On the Sunday of the Blind Man

Sixth Sunday of Pascha; Sunday of the Blind Man / St. John the Theologian / Acts 16.16-34; John 9.1-38

F/S/HS.  Christ is Risen, brothers and sisters!

This past week during my morning prayers I experienced something I rarely experience, something very difficult to capture in words.  I’ve only had one other similar experience. The experience was the presence of two currents streaming, washing through me.  The one current was glorious.  The other current entirely sobering and convicting.  At one moment the glorious current was all I felt.  At another moment the sobering current prevailed.  And at times both currents were intermingled or comingled. 

This experience happened for only about two minutes, as I was praying David’s great psalm of repentance.  During those two minutes, glory streamed through me as I read particular words or phrases; words such as mercy and phrases such as the loving kindness of God.  I felt keenly the multitude of His tender mercies.  I felt washed and cleansed from my iniquity.  I felt the presence of truth, and the presence of wisdom in my inward parts.  I felt washed clean and made whiter than snow.  I could hear joy and gladness, and experienced the presence of a clean heart and a steadfast spirit.  I felt the joy of Your salvation, O Lord, and upheld by Your generous Spirit.  My tongue sang aloud of Your righteousness, and my mouth shown forth Your praise.  A glorious current indeed, streaming through my soul.

But then moments later, or even at the same time, was the current of utter sobriety.  Here my transgressions, my iniquity nearly overwhelmed me; my sin was ever before me; I have done evil in Your sight, O Lord.  You O God have broken my bones; Your face is hidden from my sins.  I feel the guilt of bloodshed.  My spirit feels nothing but broken and contrite.

The one other similar experience of these same two currents was at my baptism, including the events leading up to my baptism.  With great sobriety I poured out the sins of my life before God, in my lifetime confession.  At the Prayers of Exorcism, I grabbed hold of the reassurance that evil will have no final foothold on my life. 

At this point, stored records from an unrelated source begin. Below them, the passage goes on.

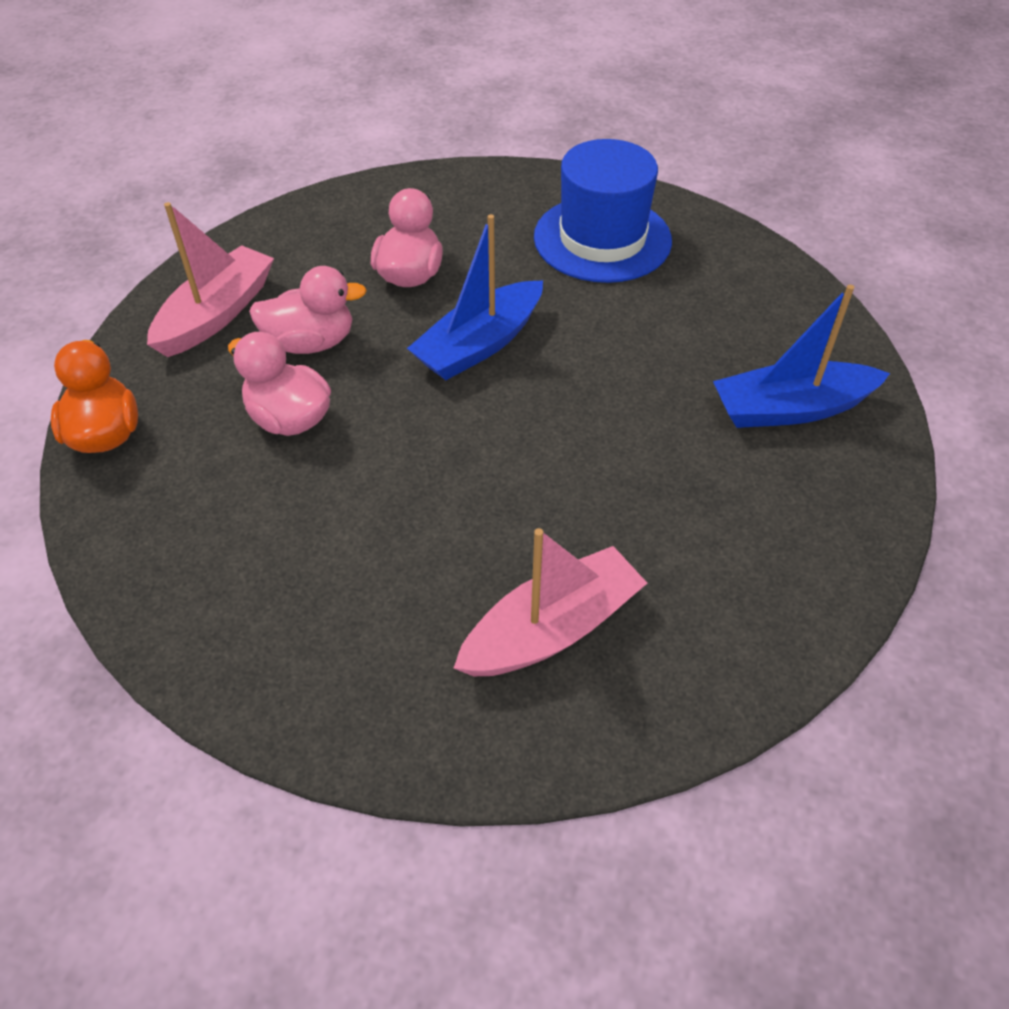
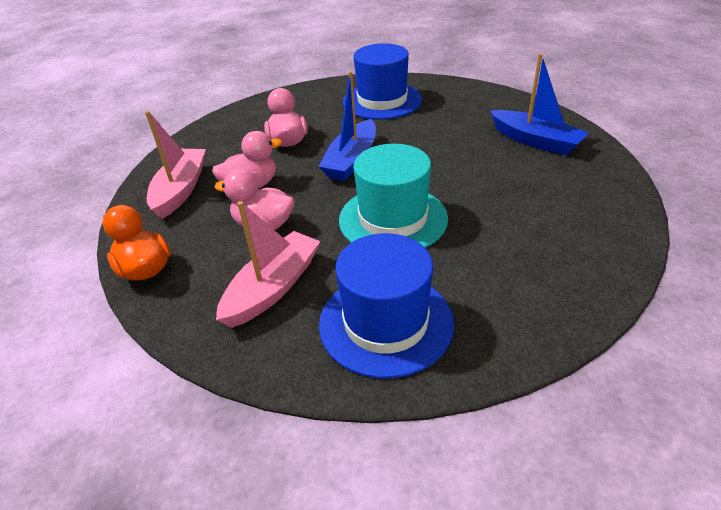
camera: 20 degrees left, 10 degrees down
(348, 642) = (386, 323): none -> blue hat
(468, 476) = (393, 219): none -> turquoise hat
(551, 629) = (498, 273): pink boat -> pink boat (273, 288)
(791, 409) = (535, 141): blue boat -> blue boat turned 105 degrees counterclockwise

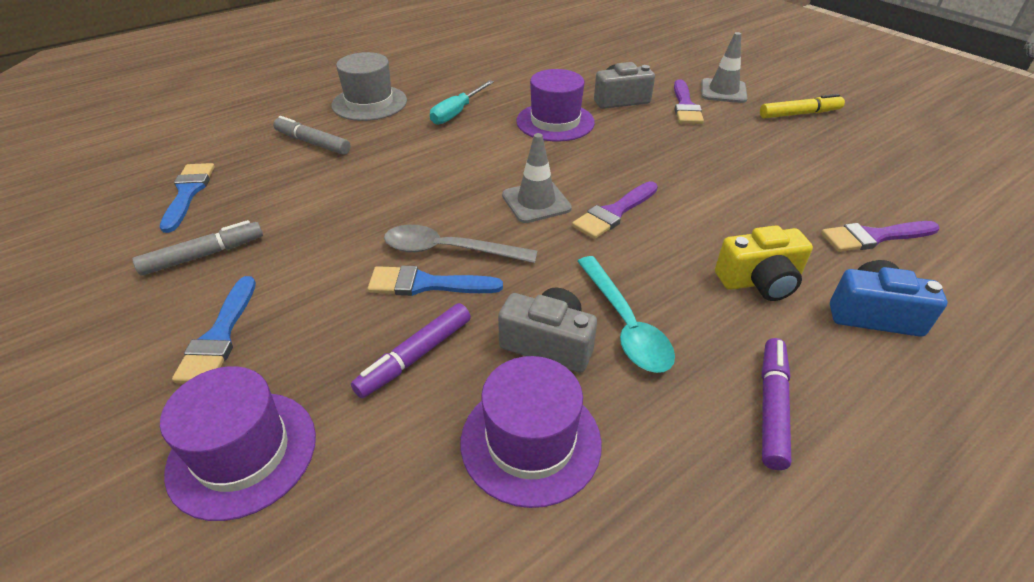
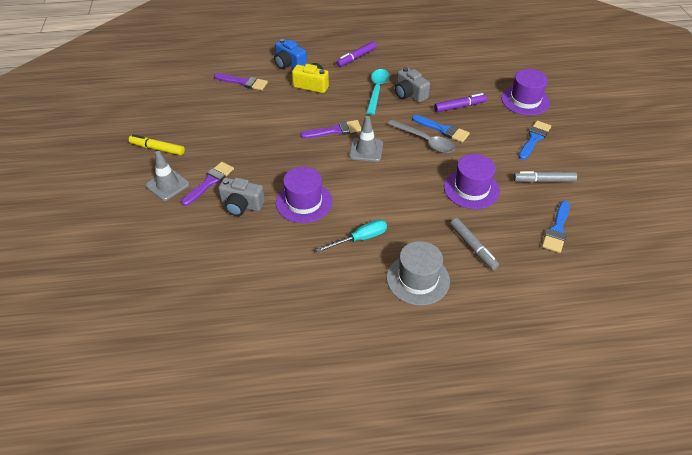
camera: 150 degrees left, 5 degrees up
(530, 441) = (435, 74): purple hat -> purple hat (471, 189)

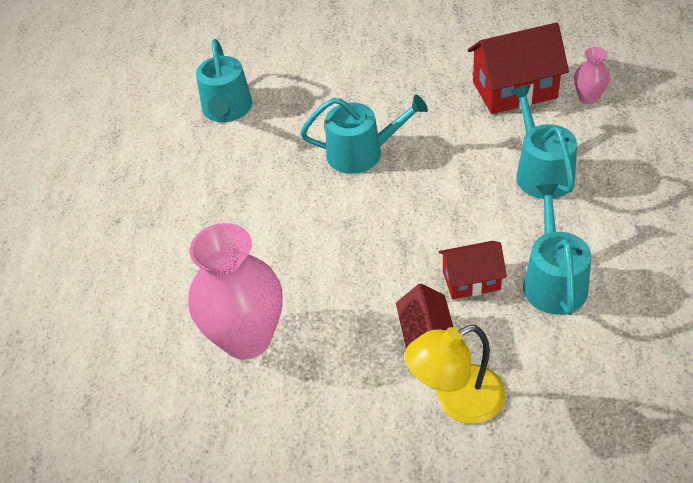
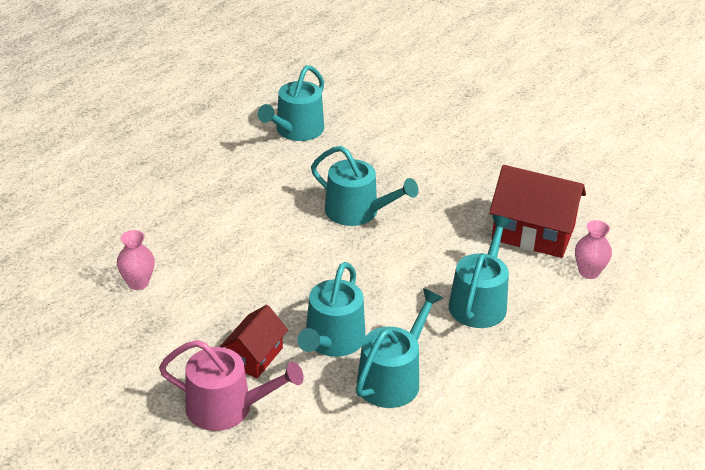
camera: 30 degrees right, 10 degrees down
(247, 338) = (138, 283): pink vase -> pink vase, size x0.47
(456, 400) = (227, 408): yellow lamp -> pink watering can
(471, 280) = (332, 341): red house -> turquoise watering can

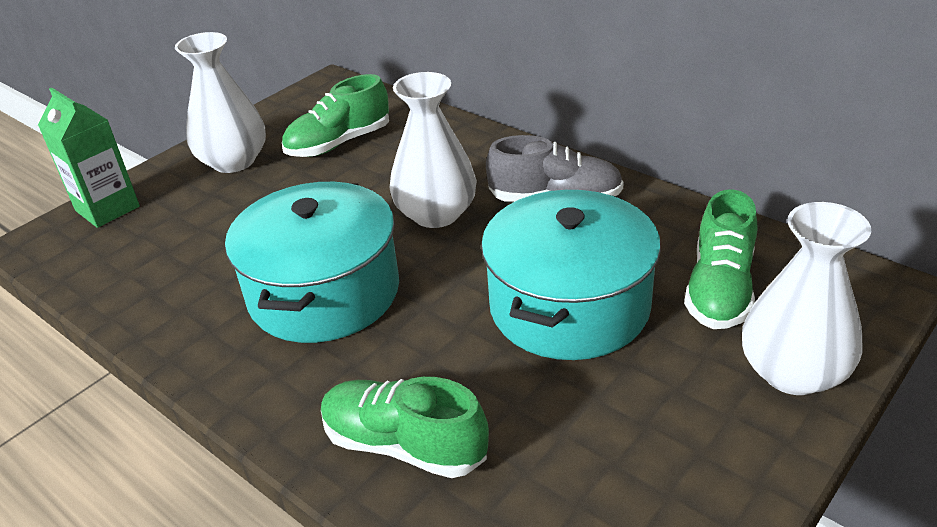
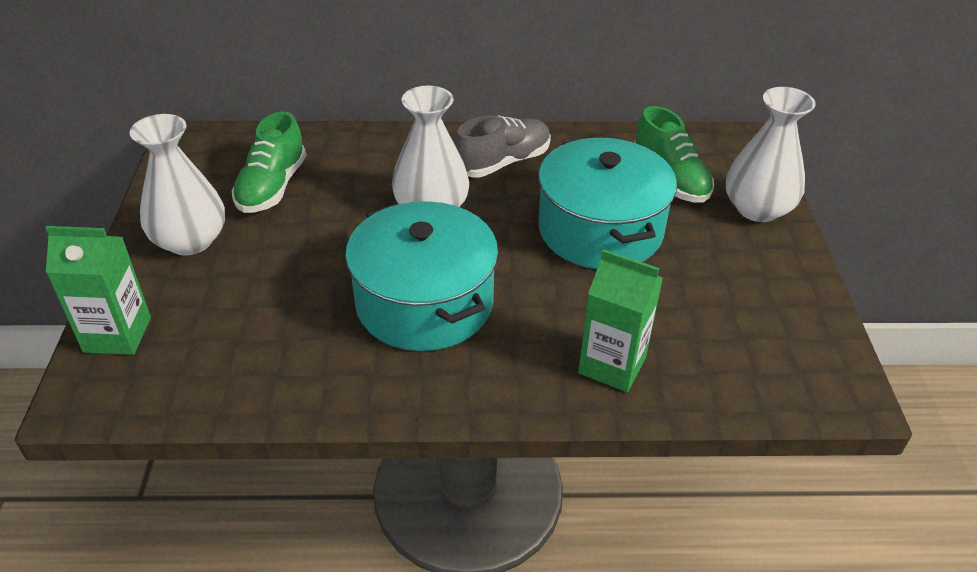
camera: 45 degrees left, 5 degrees up
(404, 445) = (612, 365): green shoe -> green carton

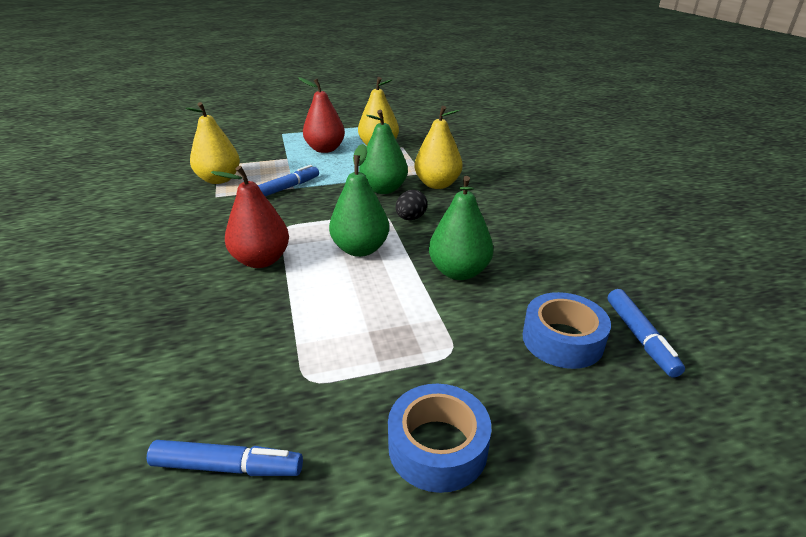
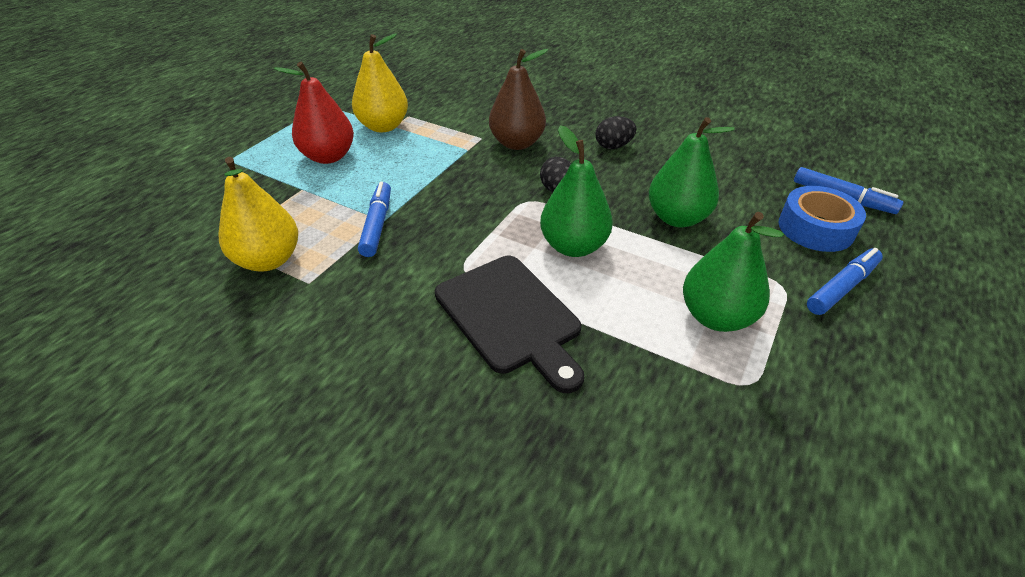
camera: 45 degrees left, 10 degrees up
(228, 467) = (829, 494): blue marker -> blue marker (842, 287)
(261, 260) = (511, 317): red pear -> black cutting board
(383, 189) = (479, 173): green pear -> green pear (716, 317)
(437, 184) = (517, 143): yellow pear -> brown pear
(437, 446) = (888, 357): blue tape -> none
(500, 213) = (613, 146): none -> black egg

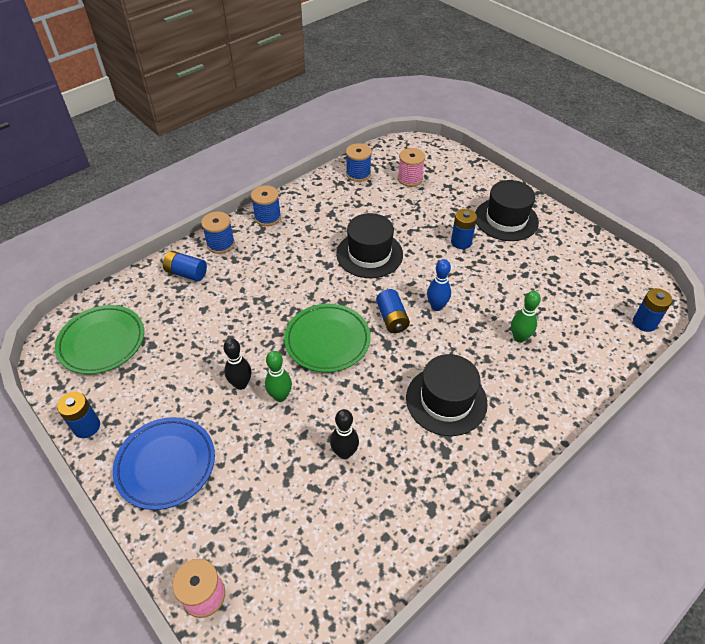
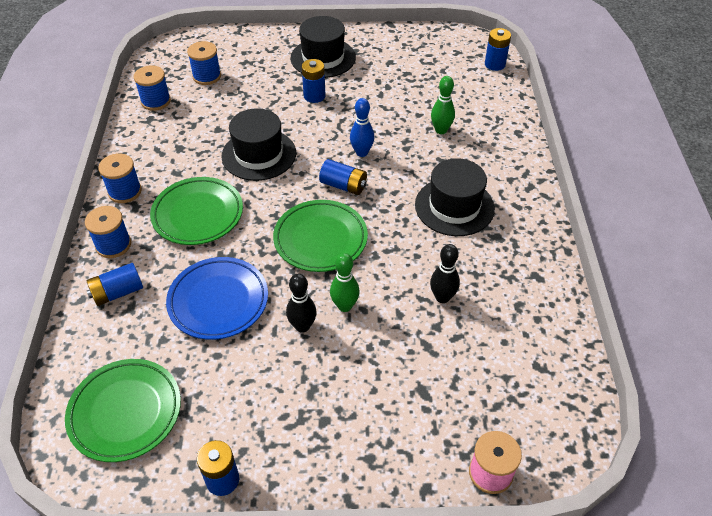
camera: 50 degrees left, 0 degrees up
(166, 465) = (334, 433): blue plate -> blue plate (218, 301)
(284, 263) = (198, 214): none -> green plate
(410, 179) = (207, 76): pink spool -> blue spool

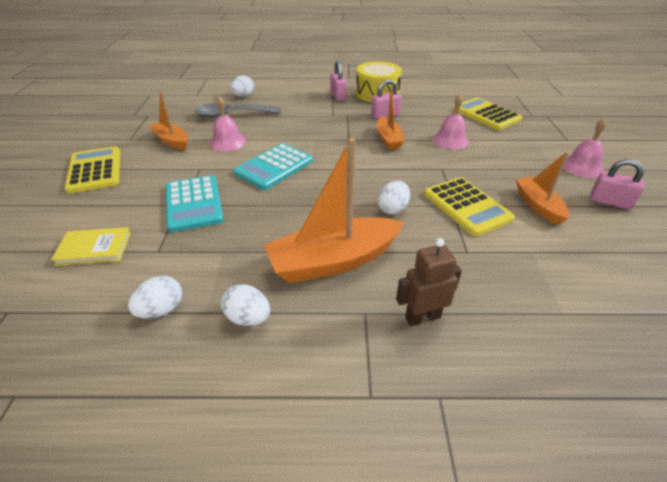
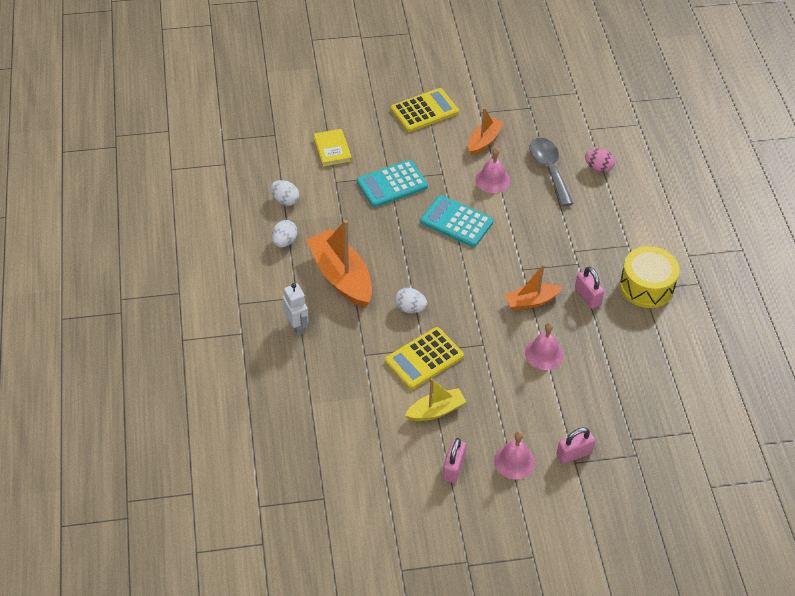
camera: 80 degrees right, 10 degrees up
(243, 96) = (598, 168): white egg -> pink egg
(338, 95) = (628, 250): pink padlock -> pink padlock (574, 454)
(422, 317) = (296, 326): brown robot -> white robot
(486, 115) = (619, 392): yellow calculator -> none
(538, 206) = (435, 411): orange boat -> yellow boat

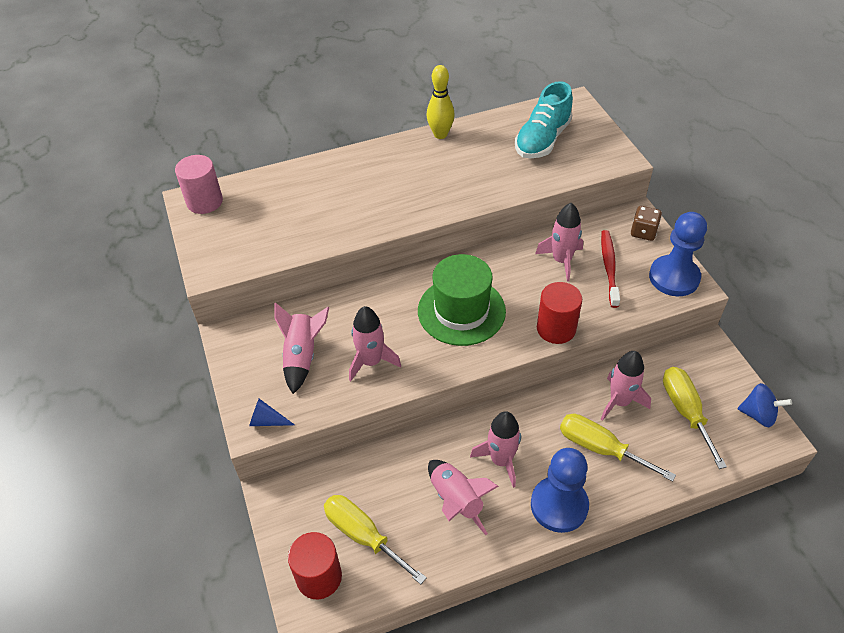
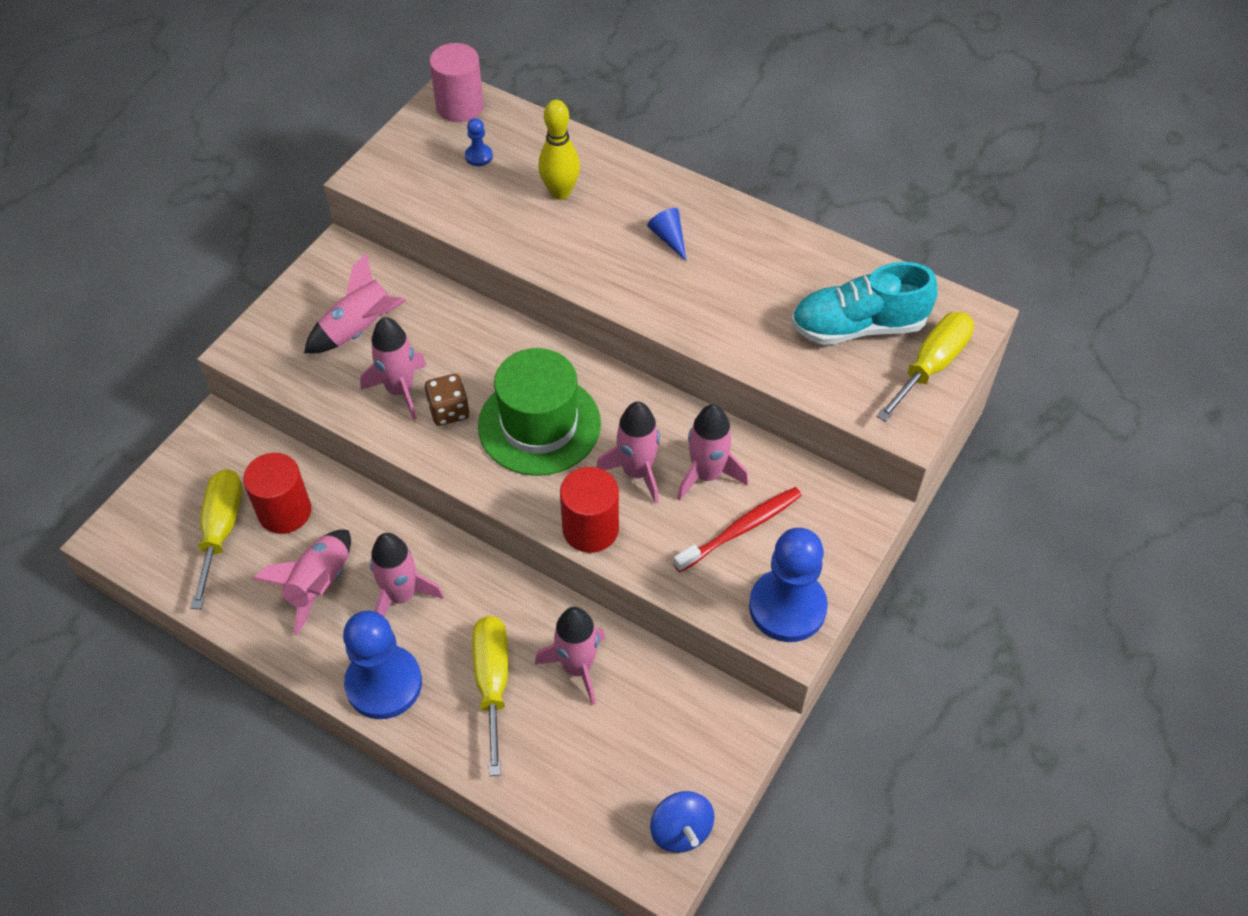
camera: 50 degrees right, 5 degrees up
(255, 214) = (479, 156): none -> blue pawn
(267, 421) = (259, 356): blue cone -> blue cone (669, 238)
(319, 577) = (152, 524): red cylinder -> red cylinder (285, 511)
(440, 134) = (765, 226): yellow bowling pin -> yellow bowling pin (560, 192)
(534, 288) = (637, 472): none -> pink rocket
(643, 232) = (840, 533): brown dice -> brown dice (449, 411)
(685, 411) = (619, 745): yellow screwdriver -> yellow screwdriver (931, 366)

When I went down into and under those baptismal waters, my iniquity, my guilt, the evil I had committed in my life was being crucified in those waters, shed from my soul into those baptismal waters.  And when I rose from those waters, when I put on that white baptismal gown and approached our Lord’s Chalice for the first time, O how I felt washed and made clean and whiter than snow, having now rose up in Christ’s glorious Resurrection.

My experience of these twin currents is not unique.  St. John Chrysostom says that each of us experience them, in different ways and at different times in our lives.  And that it was the blind man in this morning’s Gospel who experienced them at a most profound level, making him symbolic of all humanity.  Each of us, with this blind man, experience the darkness and sin of this life, of our life; and each of us, now baptized, experience holy illumination by the One who illumines, who shines light into the darkness of this world, and into the darkness of our hearts.

No wonder, then, that the early church saw this Gospel story of the healing of the blind man as a picture of baptism, as a portrait of the Sacrament “holy illumination.”  Which is why the ancient church read this story on the Saturday night of Easter, of Holy Pascha, when all of the catechumens were baptized.  It is a story which reiterates the paschal themes of our iniquity, our sins being washed away, of our illumination, our healing, of the necessity for faith and conversion, and of our need for salvation, that we might see again and sing aloud of our Lord’s righteousness.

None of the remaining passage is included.